He was the man who first sounded the alarm on missing oil revenues. He later governed the Central Bank through some of its most turbulent years. Now, as Emir of Kano, Muhammadu Sanusi II is doing what he has always done best — asking the uncomfortable question in public, loudly enough that it can’t be ignored.
The question this time is simple. Brutal, even.
If Nigeria removed the fuel subsidy — a policy that was costing the government hundreds of billions of naira every month — where exactly is that money going? Because the borrowing hasn’t stopped. If anything, it has accelerated.
Speaking during an interview on News Central TV, Sanusi laid out the contradiction at the heart of Nigeria’s current fiscal posture with characteristic directness. “We’ve removed the subsidy. We’re now spending it. What we should not see is fiscal consolidation. You cannot remove wastages and continue borrowing. If you’re not paying the subsidy and you’ve got the money, why are we still borrowing and borrowing? What are we borrowing for?”

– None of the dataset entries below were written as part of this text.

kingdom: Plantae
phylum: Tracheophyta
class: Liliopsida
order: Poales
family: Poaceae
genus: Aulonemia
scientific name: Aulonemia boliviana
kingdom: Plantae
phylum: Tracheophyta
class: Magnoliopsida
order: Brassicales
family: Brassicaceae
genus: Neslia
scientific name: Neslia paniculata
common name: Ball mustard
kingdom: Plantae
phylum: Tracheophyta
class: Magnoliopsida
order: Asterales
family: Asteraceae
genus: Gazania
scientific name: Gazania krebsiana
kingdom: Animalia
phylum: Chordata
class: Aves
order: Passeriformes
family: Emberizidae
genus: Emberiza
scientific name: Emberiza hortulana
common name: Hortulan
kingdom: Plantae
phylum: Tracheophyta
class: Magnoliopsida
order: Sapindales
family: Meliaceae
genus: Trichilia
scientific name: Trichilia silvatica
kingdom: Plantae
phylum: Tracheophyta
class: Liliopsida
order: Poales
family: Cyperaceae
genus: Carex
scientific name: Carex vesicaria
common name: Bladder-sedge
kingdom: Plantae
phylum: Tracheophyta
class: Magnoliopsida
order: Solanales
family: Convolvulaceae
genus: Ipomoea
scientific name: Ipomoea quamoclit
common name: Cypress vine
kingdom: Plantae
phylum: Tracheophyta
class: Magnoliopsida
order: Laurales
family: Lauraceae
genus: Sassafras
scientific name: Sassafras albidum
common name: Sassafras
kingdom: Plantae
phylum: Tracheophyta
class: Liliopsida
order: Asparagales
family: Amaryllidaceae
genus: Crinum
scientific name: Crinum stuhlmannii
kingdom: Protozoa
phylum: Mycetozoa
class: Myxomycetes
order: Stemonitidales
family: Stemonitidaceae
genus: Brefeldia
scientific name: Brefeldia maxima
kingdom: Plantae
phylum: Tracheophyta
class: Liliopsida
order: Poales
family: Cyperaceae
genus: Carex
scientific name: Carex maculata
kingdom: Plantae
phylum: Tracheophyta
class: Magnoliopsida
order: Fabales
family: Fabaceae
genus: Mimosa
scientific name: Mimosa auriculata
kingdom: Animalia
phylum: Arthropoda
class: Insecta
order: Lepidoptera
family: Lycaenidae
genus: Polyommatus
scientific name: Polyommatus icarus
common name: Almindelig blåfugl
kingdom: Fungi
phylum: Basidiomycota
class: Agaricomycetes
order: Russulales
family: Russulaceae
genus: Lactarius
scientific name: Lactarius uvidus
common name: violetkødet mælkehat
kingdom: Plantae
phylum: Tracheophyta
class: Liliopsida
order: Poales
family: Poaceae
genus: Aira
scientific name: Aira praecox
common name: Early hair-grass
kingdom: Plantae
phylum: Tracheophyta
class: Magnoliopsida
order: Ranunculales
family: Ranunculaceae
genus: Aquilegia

It’s a question that the numbers make very hard to deflect.
The Federal Government recently increased its 2026 borrowing plan by ₦11.31 trillion, pushing total projected borrowing for the year to ₦29.20 trillion. President Tinubu has separately written to the Senate seeking approval for a $516 million external loan to finance the proposed Sokoto-Badagry Super Highway. Meanwhile, Nigeria’s total debt service bill hit approximately ₦16 trillion in 2025 — a 22.9% jump from the ₦13.02 trillion recorded the year before. Federal Government bonds alone accounted for roughly ₦5.35 trillion of domestic interest payments.
These are not the numbers of a government that has found fiscal breathing room. They are the numbers of a government borrowing at pace while simultaneously arguing that removing the subsidy has created savings.
Sanusi’s position on the subsidy itself is unambiguous — he has long maintained that the regime was indefensible. “We cannot continue supporting foreign refineries. We’re an oil-producing country,” he said, pointing to the Dangote Refinery’s growing local output as evidence that the structural case for imported petroleum is weakening. On the economics of the subsidy removal and the exchange rate liberalisation, he is broadly supportive. His challenge is not to the policy — it is to the execution and the fiscal discipline, or lack of it, that followed.
“For me, removing subsidy or liberalising exchange rates — these are good interventions,” he said. “Were they done at the right time? Those are certain questions. Were there other things that should be done that have not been done? These are other issues.”
That nuance is important. Sanusi is not arguing that the subsidy should have stayed. He is arguing that removing it was supposed to create fiscal space — and that nearly three years later, the benefits should be visible in the government’s borrowing behaviour. They are not.
The Senate Appropriation Committee has claimed Nigeria is saving over ₦10 trillion annually from subsidy removal. If accurate, that figure makes the continued borrowing trajectory even harder to explain. A government saving ₦10 trillion a year does not need to expand its borrowing plan by ₦11 trillion in a single budget cycle — not without a very detailed account of where the savings are actually going.
That account has not been provided publicly. And that, ultimately, is Sanusi’s point.